Re: [Apertium-stuff] Modifying the apertium stream format to include arbitrary information

Tanmai Khanna Tue, 21 Apr 2020 10:06:25 -0700

Yup, if you see the transfer output as well, prepositions fail as transfer
matches "pr" and not "pr.*". Hence, all FSTs will be ignoring secondary
tags and there will be a separate matching mechanism for secondary tags.


The problem with treating secondary tags like primary tags is that
secondary tags will not be order dependent. We will not enforce that
surface form should be the first secondary tag, and markup should be
second, etc. Due to this, using FSTs to match them will make it way more
complicated.

Overall, for backwards compatibility and for better matching with secondary
tags, it makes a lot more sense for FSTs to ignore secondary tags (in
lt-proc, transfer, lex-sel, etc.) and yeah we can use a map for secondary
tags, also making use of its feature-value pair -ness.

Tanmai

On Tue, Apr 21, 2020 at 10:16 PM Daniel Swanson <awesomeevildu...@gmail.com>
wrote:

> I think what's written in the proposal is to have pattern matching FSTs
> skip secondary tags (in this case a small modification to lrx-proc).
>
> It was suggested that matching secondary tags would end up as some sort of
> hash table lookup separate from the FSTs, but I think it could also work to
> just have some way of specifying that you want secondary tags treated like
> normal tags for the purposes of matching, in which case presumably you
> would have written all your rules to use .*.
>
> On Tue, Apr 21, 2020 at 12:14 PM Jonathan Washington <
> jonathan.n.washing...@gmail.com> wrote:
>
>> The main thing I worry about here is lrx rules.
>>
>> Currently a lot of pairs have rules that match e.g. tags="adj", but not
>> necessarily tags="adj.*".  So something that's normally hargle<adj> might
>> now be hargle<adj><sf:hargle>, and that means the lrx rule won't match.
>>
>> Since we want this to be backwards-compatible (without rewriting rules),
>> the lrx compiler and/or processor will have to be rewritten to ignore
>> secondary tags for matching (unless a rule is written to check a secondary
>> tag??).
>>
>> I guess this sort of worry is the sort of thing you're keeping track of
>> so that it can be worked on?

-=-=-

_Assignment 1_. Say whether each statement agrees with the Apertium thread, answering yes or no and quoting the words of the thread that decide it. (a) Secondary tags will be order dependent. (b) The main worry raised concerns lrx rules. (c) Prepositions fail in transfer because transfer matches "pr" and not "pr.*".

_Material provided_.
-=-=-

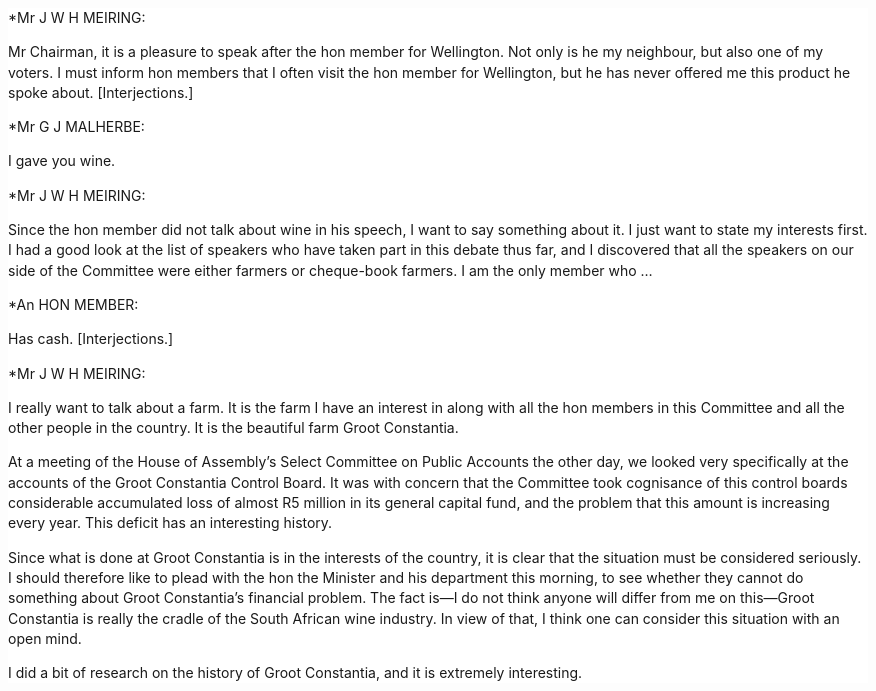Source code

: </speech>

<speech by="#meiring">

<from>*Mr <person refersTo="hansard_za">J W H MEIRING</person>:</from>

<p>Mr Chairman, it is a pleasure to speak after the hon member for Wellington. Not only is he my neighbour, but also one of my voters. I must inform hon members that I often visit the hon member for Wellington, but he has never offered me this product he spoke about. [Interjections.]</p>

</speech>

<speech by="#malherbe">

<from>*Mr <person refersTo="hansard_za">G J MALHERBE</person>:</from>

<p>I gave you wine.</p>

</speech>

<speech by="#meiring">

<from>*Mr <person refersTo="hansard_za">J W H MEIRING</person>:</from>

<p>Since the hon member did not talk about wine in his speech, I want to say something about it. I just want to state my interests first. I had a good look at the list of speakers who have taken part in this debate thus far, and I discovered that all the speakers on our side of the Committee were either farmers or cheque-book farmers. I am the only member who &#x2026;</p>

</speech>

<speech by="#hon_member">

<from>*An <person refersTo="hansard_za">HON MEMBER</person>:</from>

<p>Has cash. [Interjections.]</p>

</speech>

<speech by="#meiring">

<from>*Mr <person refersTo="hansard_za">J W H MEIRING</person>:</from>

<p>I really want to talk about a farm. It is the farm I have an interest in along with all the hon members in this Committee and all the other people in the country. It is the beautiful farm Groot Constantia.</p>

<p>At a meeting of the House of Assembly&#x2019;s Select Committee on Public Accounts the other day, we looked very specifically at the accounts of the Groot Constantia Control Board. It was with concern that the Committee took cognisance of this control boards considerable accumulated loss of almost R5 million in its general capital fund, and the problem that this amount is increasing every year. This deficit has an interesting history.</p>

<p>Since what is done at Groot Constantia is in the interests of the country, it is clear that the situation must be considered seriously. I should therefore like to plead with the hon the Minister and his department this morning, to see whether they cannot do something about Groot Constantia&#x2019;s financial problem. The fact is&#x2014;I do not think anyone will differ from me on this&#x2014;Groot Constantia is really the cradle of the South African wine industry. In view of that, I think one can consider this situation with an open mind.</p>

<p>I did a bit of research on the history of <span class="col_5771-5772" refersTo="page_0485"/>Groot Constantia, and it is extremely interesting.</p>
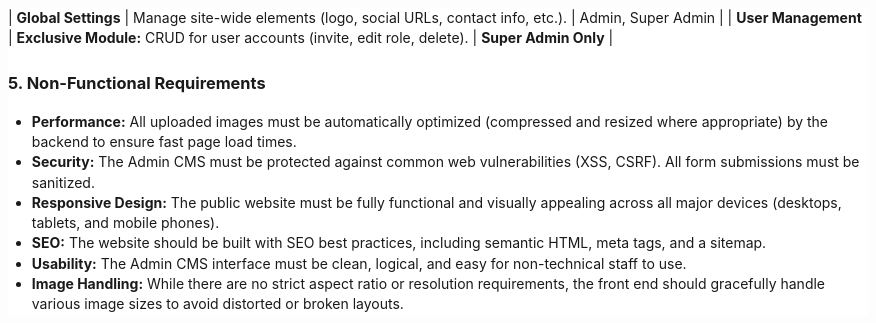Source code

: | **Global Settings**  | Manage site-wide elements (logo, social URLs, contact info, etc.).                                                            | Admin, Super Admin   |
| **User Management**  | **Exclusive Module:** CRUD for user accounts (invite, edit role, delete).                                                     | **Super Admin Only** |

### 5. Non-Functional Requirements

- **Performance:** All uploaded images must be automatically optimized
  (compressed and resized where appropriate) by the backend to ensure fast page
  load times.
- **Security:** The Admin CMS must be protected against common web
  vulnerabilities (XSS, CSRF). All form submissions must be sanitized.
- **Responsive Design:** The public website must be fully functional and
  visually appealing across all major devices (desktops, tablets, and mobile
  phones).
- **SEO:** The website should be built with SEO best practices, including
  semantic HTML, meta tags, and a sitemap.
- **Usability:** The Admin CMS interface must be clean, logical, and easy for
  non-technical staff to use.
- **Image Handling:** While there are no strict aspect ratio or resolution
  requirements, the front end should gracefully handle various image sizes to
  avoid distorted or broken layouts.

-=-=-

_Assignment 2_. Rewrite the listing from its first line through the line containing "<p>I really want", inclusive, changing "refersTo" to "ref" and leaving everything else as it is. Give only those lines, without the pictures.

_Answer 1_.
(a) No: "secondary tags will not be order dependent."
(b) Yes: "The main thing I worry about here is lrx rules."
(c) Yes: "prepositions fail as transfer matches "pr" and not "pr.*"."

_Answer 2_.
Source code

: </speech>

<speech by="#meiring">

<from>*Mr <person ref="hansard_za">J W H MEIRING</person>:</from>

<p>Mr Chairman, it is a pleasure to speak after the hon member for Wellington. Not only is he my neighbour, but also one of my voters. I must inform hon members that I often visit the hon member for Wellington, but he has never offered me this product he spoke about. [Interjections.]</p>

</speech>

<speech by="#malherbe">

<from>*Mr <person ref="hansard_za">G J MALHERBE</person>:</from>

<p>I gave you wine.</p>

</speech>

<speech by="#meiring">

<from>*Mr <person ref="hansard_za">J W H MEIRING</person>:</from>

<p>Since the hon member did not talk about wine in his speech, I want to say something about it. I just want to state my interests first. I had a good look at the list of speakers who have taken part in this debate thus far, and I discovered that all the speakers on our side of the Committee were either farmers or cheque-book farmers. I am the only member who &#x2026;</p>

</speech>

<speech by="#hon_member">

<from>*An <person ref="hansard_za">HON MEMBER</person>:</from>

<p>Has cash. [Interjections.]</p>

</speech>

<speech by="#meiring">

<from>*Mr <person ref="hansard_za">J W H MEIRING</person>:</from>

<p>I really want to talk about a farm. It is the farm I have an interest in along with all the hon members in this Committee and all the other people in the country. It is the beautiful farm Groot Constantia.</p>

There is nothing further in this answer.